[Data for this task]

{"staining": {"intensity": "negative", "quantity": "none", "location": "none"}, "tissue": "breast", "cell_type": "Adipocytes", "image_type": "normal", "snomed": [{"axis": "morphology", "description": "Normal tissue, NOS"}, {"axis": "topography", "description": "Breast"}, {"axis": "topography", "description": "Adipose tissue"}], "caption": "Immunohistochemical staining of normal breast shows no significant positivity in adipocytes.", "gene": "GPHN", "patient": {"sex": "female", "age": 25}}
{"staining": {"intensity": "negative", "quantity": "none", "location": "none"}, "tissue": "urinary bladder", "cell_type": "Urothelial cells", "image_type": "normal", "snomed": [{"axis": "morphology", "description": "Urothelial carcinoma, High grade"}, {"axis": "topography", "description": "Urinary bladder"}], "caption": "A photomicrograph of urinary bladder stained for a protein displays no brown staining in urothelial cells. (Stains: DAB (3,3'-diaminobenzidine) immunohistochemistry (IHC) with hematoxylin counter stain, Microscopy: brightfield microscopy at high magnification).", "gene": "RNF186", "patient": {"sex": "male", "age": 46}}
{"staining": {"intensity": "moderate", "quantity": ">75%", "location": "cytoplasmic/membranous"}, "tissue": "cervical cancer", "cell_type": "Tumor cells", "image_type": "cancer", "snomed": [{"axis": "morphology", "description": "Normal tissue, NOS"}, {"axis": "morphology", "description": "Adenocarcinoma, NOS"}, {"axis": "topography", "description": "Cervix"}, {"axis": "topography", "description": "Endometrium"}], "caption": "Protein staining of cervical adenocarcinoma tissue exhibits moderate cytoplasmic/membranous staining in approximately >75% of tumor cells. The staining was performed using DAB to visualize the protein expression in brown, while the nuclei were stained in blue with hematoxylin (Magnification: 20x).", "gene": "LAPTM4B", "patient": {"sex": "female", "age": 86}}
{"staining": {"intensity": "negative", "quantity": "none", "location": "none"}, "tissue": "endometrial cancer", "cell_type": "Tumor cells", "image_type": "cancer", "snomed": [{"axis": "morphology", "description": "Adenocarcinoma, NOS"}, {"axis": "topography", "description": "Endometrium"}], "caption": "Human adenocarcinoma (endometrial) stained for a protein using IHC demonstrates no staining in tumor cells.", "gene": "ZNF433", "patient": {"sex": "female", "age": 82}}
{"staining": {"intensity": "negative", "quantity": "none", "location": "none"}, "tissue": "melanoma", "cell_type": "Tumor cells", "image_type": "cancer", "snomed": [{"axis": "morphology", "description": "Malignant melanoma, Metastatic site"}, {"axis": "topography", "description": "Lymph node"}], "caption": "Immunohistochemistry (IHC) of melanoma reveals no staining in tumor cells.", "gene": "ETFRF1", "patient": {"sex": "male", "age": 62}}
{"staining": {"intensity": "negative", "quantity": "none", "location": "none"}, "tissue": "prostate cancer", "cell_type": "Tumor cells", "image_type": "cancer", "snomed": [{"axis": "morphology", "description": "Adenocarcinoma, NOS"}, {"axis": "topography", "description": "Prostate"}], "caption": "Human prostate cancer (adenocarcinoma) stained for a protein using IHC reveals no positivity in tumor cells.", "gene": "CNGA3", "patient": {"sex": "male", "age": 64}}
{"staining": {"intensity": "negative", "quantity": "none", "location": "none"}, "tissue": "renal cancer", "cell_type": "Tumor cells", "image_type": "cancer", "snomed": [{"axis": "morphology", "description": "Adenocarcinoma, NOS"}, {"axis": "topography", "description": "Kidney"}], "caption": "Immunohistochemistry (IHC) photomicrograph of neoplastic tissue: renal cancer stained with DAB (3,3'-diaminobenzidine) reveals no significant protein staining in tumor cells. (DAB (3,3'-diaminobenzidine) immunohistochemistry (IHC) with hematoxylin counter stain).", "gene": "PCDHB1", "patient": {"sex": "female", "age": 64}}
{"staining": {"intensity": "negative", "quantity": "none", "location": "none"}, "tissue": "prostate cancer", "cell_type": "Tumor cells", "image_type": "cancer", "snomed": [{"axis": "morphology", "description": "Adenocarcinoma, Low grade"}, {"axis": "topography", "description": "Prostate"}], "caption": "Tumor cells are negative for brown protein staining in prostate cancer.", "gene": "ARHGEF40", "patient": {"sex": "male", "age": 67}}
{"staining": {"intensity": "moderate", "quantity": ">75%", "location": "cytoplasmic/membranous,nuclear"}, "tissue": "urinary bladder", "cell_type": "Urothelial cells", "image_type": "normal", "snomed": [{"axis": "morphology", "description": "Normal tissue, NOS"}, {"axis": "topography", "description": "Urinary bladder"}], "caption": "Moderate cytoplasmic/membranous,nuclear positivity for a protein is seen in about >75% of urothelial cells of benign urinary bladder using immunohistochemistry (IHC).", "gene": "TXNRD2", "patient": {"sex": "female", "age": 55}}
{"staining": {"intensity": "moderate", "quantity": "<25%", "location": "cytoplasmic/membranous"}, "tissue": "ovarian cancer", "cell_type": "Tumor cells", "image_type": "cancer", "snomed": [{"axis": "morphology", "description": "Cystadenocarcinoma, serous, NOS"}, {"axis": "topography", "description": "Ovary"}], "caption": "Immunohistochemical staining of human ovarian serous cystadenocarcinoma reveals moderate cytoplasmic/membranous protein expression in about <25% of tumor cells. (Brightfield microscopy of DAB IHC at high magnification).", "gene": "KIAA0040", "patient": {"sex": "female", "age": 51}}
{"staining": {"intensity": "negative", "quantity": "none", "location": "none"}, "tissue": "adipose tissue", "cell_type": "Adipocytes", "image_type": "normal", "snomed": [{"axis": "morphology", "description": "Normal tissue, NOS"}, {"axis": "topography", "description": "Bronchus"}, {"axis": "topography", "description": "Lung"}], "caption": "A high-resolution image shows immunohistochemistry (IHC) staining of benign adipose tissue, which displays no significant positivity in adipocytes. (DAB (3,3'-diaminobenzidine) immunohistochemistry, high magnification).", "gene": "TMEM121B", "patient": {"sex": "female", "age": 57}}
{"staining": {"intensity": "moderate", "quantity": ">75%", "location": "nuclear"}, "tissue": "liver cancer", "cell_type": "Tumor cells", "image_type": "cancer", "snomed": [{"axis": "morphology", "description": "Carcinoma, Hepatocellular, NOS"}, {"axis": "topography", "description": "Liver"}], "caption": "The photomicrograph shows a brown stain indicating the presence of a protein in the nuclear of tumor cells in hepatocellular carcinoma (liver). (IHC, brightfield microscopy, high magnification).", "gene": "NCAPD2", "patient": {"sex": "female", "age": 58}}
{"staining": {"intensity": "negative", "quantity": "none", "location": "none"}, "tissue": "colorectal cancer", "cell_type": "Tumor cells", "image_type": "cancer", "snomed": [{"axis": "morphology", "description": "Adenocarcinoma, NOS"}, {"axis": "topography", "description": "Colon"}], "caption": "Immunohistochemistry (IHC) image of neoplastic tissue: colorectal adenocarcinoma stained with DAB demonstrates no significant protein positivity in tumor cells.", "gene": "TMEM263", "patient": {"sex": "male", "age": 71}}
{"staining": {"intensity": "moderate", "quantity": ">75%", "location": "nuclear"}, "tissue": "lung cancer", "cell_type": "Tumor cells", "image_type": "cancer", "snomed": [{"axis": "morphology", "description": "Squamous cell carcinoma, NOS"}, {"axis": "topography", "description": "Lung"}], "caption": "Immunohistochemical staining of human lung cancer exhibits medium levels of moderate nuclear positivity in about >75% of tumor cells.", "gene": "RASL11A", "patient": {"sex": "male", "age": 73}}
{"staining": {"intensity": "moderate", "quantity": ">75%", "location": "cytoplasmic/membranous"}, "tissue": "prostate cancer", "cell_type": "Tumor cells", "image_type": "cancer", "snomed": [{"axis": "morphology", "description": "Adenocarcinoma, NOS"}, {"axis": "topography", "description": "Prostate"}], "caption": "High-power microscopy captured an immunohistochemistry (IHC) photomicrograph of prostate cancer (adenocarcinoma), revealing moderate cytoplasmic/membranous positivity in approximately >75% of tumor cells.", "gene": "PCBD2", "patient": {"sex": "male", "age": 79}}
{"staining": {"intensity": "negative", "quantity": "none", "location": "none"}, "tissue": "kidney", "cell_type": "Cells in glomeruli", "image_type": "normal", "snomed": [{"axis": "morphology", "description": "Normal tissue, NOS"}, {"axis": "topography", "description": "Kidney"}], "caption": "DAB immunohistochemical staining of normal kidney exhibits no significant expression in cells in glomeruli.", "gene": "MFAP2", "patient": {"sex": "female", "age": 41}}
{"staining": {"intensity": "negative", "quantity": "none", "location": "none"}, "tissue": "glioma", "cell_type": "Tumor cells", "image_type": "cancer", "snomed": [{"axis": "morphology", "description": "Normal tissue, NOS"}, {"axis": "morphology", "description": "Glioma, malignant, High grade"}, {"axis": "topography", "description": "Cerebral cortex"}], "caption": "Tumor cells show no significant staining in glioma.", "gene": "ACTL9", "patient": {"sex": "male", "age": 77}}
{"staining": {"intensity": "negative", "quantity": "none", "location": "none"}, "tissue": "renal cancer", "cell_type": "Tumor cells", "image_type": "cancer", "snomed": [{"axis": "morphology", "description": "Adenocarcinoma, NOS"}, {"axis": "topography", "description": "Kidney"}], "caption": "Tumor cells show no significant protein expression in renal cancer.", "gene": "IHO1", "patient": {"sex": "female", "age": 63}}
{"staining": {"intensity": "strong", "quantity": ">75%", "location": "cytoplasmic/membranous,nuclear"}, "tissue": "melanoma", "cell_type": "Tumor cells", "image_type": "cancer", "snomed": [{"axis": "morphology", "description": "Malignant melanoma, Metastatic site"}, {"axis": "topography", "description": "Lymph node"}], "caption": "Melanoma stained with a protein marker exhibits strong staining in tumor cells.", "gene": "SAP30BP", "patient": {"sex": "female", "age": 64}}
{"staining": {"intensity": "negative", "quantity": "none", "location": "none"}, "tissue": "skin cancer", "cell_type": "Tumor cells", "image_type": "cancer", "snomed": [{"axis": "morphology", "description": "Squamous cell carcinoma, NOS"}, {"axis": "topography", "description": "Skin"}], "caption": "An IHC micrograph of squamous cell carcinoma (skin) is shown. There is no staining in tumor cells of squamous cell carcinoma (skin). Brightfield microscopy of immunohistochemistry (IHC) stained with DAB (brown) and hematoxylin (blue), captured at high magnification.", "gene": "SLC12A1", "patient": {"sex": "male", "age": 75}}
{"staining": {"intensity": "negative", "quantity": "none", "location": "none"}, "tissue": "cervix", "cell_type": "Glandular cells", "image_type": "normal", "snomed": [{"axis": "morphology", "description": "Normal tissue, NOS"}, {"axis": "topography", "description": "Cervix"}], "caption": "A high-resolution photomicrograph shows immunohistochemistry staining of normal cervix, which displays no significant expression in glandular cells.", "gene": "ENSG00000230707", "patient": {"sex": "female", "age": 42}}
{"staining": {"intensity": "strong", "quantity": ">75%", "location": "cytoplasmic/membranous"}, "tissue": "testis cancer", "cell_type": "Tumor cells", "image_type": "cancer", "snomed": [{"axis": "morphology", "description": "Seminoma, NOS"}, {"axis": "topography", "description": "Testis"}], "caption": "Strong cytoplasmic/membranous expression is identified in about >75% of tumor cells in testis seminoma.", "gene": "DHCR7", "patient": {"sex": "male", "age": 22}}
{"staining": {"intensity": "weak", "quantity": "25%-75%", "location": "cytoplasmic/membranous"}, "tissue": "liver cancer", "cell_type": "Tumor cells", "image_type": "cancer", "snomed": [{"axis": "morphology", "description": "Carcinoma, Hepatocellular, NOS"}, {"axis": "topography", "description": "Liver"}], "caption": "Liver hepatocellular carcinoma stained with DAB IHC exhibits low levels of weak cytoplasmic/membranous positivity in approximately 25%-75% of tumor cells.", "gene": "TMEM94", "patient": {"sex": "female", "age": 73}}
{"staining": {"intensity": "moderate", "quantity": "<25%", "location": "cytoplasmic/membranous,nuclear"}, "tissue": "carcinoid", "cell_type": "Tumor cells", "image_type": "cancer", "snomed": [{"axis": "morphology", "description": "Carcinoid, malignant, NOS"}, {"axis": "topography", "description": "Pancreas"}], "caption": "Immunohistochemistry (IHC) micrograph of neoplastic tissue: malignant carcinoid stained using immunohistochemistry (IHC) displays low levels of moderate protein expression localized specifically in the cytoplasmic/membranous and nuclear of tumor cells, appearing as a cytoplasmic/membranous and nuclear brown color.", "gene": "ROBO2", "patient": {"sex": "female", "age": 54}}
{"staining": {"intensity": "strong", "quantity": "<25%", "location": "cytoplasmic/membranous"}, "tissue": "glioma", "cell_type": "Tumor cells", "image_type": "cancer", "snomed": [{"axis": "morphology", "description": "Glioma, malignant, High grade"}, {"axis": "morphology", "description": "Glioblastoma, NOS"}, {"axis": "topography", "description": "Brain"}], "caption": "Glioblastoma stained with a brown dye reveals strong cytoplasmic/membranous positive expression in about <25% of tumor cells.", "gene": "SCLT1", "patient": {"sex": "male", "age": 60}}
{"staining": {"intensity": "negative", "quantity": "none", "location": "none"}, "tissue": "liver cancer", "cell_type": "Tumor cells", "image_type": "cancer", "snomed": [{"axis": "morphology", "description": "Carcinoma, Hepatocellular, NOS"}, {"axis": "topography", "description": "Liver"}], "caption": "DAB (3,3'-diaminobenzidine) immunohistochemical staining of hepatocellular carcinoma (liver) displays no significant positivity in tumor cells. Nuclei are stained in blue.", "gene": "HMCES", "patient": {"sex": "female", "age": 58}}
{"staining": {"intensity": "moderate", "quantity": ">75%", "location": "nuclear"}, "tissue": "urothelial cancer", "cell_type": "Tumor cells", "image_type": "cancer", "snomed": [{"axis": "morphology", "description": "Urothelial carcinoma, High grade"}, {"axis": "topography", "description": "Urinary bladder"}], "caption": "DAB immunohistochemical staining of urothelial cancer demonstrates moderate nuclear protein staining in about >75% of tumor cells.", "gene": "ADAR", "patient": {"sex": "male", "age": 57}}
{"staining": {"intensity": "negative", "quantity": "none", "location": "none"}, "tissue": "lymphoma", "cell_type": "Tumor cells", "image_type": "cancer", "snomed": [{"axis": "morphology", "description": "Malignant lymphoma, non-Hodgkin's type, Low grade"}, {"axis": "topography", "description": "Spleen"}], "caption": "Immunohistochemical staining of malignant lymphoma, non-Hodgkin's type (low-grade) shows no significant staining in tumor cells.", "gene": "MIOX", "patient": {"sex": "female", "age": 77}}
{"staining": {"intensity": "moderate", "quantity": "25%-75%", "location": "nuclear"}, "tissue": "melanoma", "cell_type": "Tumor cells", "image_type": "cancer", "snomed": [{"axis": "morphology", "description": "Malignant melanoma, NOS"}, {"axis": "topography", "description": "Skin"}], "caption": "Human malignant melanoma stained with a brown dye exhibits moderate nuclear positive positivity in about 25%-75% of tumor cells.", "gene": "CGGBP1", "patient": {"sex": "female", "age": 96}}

[Exercise requirements] Copy out each line of the data above, exactly, if it lies between the line holding "photomicrograph of neoplastic" and the line holding "cells are negative", inclusive; copy no other line.

[Result]
{"staining": {"intensity": "negative", "quantity": "none", "location": "none"}, "tissue": "renal cancer", "cell_type": "Tumor cells", "image_type": "cancer", "snomed": [{"axis": "morphology", "description": "Adenocarcinoma, NOS"}, {"axis": "topography", "description": "Kidney"}], "caption": "Immunohistochemistry (IHC) photomicrograph of neoplastic tissue: renal cancer stained with DAB (3,3'-diaminobenzidine) reveals no significant protein staining in tumor cells. (DAB (3,3'-diaminobenzidine) immunohistochemistry (IHC) with hematoxylin counter stain).", "gene": "PCDHB1", "patient": {"sex": "female", "age": 64}}
{"staining": {"intensity": "negative", "quantity": "none", "location": "none"}, "tissue": "prostate cancer", "cell_type": "Tumor cells", "image_type": "cancer", "snomed": [{"axis": "morphology", "description": "Adenocarcinoma, Low grade"}, {"axis": "topography", "description": "Prostate"}], "caption": "Tumor cells are negative for brown protein staining in prostate cancer.", "gene": "ARHGEF40", "patient": {"sex": "male", "age": 67}}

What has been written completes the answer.